EUROPEAN ENVIRONMENTAL TRIBUNAL

an active exercise of planetary citizenship

statutes

1. Considering the relevance of the environmental situation in a planetary scale.


2. Considering that the environment is part of the human being and, essentially, a condition of anthropological character.


3. Considering that, taking the environment as an essential part of the human being, culture exerts a preponderant function in relation to Nature, environment, present, past and future.


4. Considering the concept of Europe, as a dynamic set of different nations, cultures and histories, defending the principles established in the United Nations Chart of Human Rights.


5. Considering the principle of tribunal, whose etymological origin unveils us the idea of tribune, of a dynamic set of debates and discussions.


6. Considering that the only and effective judgment in environmental terms is that which emanates from each person, constituting, in this way, the principle of Law, fully supported by the concept of ethos.


7. Considering that, face to the exposed above, the only effective form to establish an environmental tribunal is the creation of an active and permanent transnational, transdisciplinary and transcultural forum of debates, of intercommunication and free information.


8. Considering that each person, being part of Nature, has the duty to do not impose its destruction (also in immaterial terms) to another person or alive being.


9. Considering that such a duty implicates the knowledge of its subject.


10. Considering that under the Article 21 of the United Nations Declaration on the Human Environment, dated of 1972, in Stockholm, the States have the "responsibility to make sure that the activities under their jurisdiction or control will not produce damage to the environment of other States or in areas beyond the limits of the national jurisdiction" - and that such responsibility is present in daily activities of individuals.


11. Considering that the world is strongly interdependent and that a damage (also in immaterial terms) in a country means prejudice not only to other States or to areas beyond the limits of its national jurisdiction, but also to the whole planet.


12. Considering that the Article 30, of 1974, of the Resolution of the United Nations General Assembly, known as the Chart of Economic Rights and Duties of the States, declares that all States are responsible for the protection, preservation and improvement of the environment for the present and future generations - but, considering, yet, such environment not only as a material reality and that such protection, preservation and improvement cannot be imposed and cannot be effectively applied without an active participation of each person.


13. And, finally, considering and reaffirming that all effective action at an ecological level (material and immaterial) presupposes an active participation of each person, that are much beyond of repressive mechanisms that act only on the surface of the facts.

It is decided to re-found the European Environmental Tribunal, whose mission will be:
To constitute a privileged forum for the observation, debate, intercommunication and free information about environmental and cultural questions, such as science, art, social science, law, logics, history, literature, poetry, technology and so on, in a transnational, transcultural and transdiciplinary basis.

 

Principles

Art 1

It will never exist in the European Environmental Tribunal any determination or posture limiting the participation of people accordingly to their race, gender, nationality, religion or activity.

 

Art 2


The European Environmental Tribunal will have, among its fundamental characteristics, that of to be an planetary observatory.

 

Art 3


The European Environmental Tribunal will not establish judgments or sentences, but will provide, by all possible means to it, the support to the free communication about facts related to the environment while anthropological condition.

 

Art 4


The environment, as an anthropological condition, will always be considered as part of culture.

 

Art 5


The participants of the European Environmental Tribunal must, in maximum possible, reflect the human and cultural diversity.

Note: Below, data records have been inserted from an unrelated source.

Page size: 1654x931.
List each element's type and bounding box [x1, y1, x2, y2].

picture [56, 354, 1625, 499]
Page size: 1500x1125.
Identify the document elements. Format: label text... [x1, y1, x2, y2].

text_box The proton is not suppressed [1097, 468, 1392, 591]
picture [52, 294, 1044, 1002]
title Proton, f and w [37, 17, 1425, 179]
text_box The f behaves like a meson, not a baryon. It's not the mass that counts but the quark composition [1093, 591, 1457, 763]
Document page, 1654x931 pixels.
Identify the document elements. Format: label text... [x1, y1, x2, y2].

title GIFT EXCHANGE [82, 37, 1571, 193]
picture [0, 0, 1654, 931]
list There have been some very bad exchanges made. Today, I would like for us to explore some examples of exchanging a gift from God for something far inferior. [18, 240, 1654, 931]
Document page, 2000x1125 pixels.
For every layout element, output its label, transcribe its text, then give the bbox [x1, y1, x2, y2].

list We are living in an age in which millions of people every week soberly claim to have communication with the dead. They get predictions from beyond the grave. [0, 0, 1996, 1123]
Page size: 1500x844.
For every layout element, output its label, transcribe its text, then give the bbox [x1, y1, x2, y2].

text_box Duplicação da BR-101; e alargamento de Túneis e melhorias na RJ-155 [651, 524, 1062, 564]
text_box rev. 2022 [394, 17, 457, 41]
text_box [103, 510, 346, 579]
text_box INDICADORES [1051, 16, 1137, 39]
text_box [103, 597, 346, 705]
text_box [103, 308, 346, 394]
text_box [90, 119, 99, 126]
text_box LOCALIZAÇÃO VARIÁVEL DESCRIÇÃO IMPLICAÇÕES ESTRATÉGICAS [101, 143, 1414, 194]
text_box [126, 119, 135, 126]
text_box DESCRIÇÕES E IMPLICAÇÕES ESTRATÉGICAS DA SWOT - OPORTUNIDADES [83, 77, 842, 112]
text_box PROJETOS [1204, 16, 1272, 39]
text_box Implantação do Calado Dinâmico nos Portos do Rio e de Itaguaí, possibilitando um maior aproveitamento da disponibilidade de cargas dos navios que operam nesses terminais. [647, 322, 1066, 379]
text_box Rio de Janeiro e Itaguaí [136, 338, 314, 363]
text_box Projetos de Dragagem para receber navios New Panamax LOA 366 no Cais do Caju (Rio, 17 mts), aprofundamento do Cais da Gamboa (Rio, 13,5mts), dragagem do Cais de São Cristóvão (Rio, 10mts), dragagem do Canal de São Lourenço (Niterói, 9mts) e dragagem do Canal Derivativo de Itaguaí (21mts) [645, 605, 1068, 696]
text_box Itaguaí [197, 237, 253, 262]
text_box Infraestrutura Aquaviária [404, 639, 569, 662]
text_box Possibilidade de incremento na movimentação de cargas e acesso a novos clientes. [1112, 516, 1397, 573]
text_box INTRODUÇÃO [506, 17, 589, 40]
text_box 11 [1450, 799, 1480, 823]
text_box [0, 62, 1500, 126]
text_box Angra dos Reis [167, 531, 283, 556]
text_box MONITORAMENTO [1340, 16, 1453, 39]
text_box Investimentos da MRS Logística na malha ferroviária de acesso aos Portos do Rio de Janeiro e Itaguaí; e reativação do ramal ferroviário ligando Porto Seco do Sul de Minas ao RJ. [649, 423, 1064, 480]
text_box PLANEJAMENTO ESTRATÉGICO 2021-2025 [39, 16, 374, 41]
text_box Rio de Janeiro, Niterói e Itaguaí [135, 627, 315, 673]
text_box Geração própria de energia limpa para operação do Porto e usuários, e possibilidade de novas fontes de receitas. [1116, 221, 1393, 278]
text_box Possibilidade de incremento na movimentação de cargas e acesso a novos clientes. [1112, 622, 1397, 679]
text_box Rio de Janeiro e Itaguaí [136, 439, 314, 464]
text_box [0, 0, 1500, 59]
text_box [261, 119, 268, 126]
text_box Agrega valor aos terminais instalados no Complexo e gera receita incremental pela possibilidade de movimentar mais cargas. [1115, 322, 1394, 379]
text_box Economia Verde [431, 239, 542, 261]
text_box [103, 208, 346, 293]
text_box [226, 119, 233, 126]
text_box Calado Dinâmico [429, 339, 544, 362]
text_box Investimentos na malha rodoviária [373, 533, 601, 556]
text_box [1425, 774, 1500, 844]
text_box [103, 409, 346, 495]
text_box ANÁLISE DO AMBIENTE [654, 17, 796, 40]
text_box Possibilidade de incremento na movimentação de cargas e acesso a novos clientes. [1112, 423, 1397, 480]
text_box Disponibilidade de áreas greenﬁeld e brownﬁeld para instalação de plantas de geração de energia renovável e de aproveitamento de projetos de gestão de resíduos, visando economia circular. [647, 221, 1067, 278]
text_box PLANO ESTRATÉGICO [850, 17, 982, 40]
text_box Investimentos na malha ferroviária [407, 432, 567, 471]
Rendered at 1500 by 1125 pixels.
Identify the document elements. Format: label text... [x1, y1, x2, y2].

And a transdisciplinary, a transcultural and a transnational character should design the constitution of its structure.

 

Art 6


A president, two vice presidents, directors, international advisors and independent members will constitute the European Environmental Tribunal. But such bureaucratic design can vary.

 

Art 7


The European Environmental Tribunal will try, by all means in its possibility, to support and promote the publishing of books, papers, websites, exhibitions, meetings, congresses and all forms that make possible the full realization of the established in the articles 2, 3, 4 and 5.

 

Art 8


The European Environmental Tribunal will not, in any case, associate itself, by any mean, or even identify itself, in any time or place, with any political field, ideology, political party, religion, sect or religious system, or groups of people that, by any mean, establish, directly or indirectly, any type of sectarianism.

 

Art 9


The staff of the European Environmental Tribunal must not be part of any political party.

 

Art 10

The names of the first Presidents will remain as name of chairs, even after their disappearance.